University of Michigan Ann Arbor, Michigan, United States
About half of all forests are tropical and secondary, making tropical forest regeneration integral to future forests. Tree stand biomass and taxonomic richness can recover in a few decades, but relative abundances may lag indefinitely. Since most forests are within a km of a habitat edge, edge effects likely affect community composition regeneration, mediated by shade tolerance and dispersal traits, along with management history. This study addresses how wet tropical secondary forest regeneration is affected by distance to habitat edge, and hypothesizes that old timber plantations facilitate regeneration by favoring shade tolerant or late successional taxa, and adjacent forest edges mediate community composition. An abandoned neotropical timber plantation adjacent to primary forest was censused for trees along a 300 m edge distance gradient, and analysis matched taxa to traits using relevant literature.
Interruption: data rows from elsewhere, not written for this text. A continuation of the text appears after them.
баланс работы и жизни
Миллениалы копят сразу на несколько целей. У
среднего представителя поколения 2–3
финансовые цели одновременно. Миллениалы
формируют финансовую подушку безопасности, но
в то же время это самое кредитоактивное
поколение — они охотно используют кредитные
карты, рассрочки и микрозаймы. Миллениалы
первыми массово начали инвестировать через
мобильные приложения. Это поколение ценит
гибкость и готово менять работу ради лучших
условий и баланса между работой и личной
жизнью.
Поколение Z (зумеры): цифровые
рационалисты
As distance from primary forest edge increased, stem and wood density tended to increase significantly, with ca 10% variation explained, while biomass and canopy light tended to stay the same. Stand tree richness also tended to increase significantly, but diversity decreased steeply and non-linearly, and taxonomic composition varied notably. Finally, tree taxa associated with both early and late successional stages decreased significantly, but biomass by dispersal mode did not tend to change. Overall this study supports that stand composition is less resilient and more subject to edge effects than biomass and richness, suggesting that global forests will likely be distinctly new assemblages in the future, with timber and biodiversity trade-offs occurring based on local and regional management activity.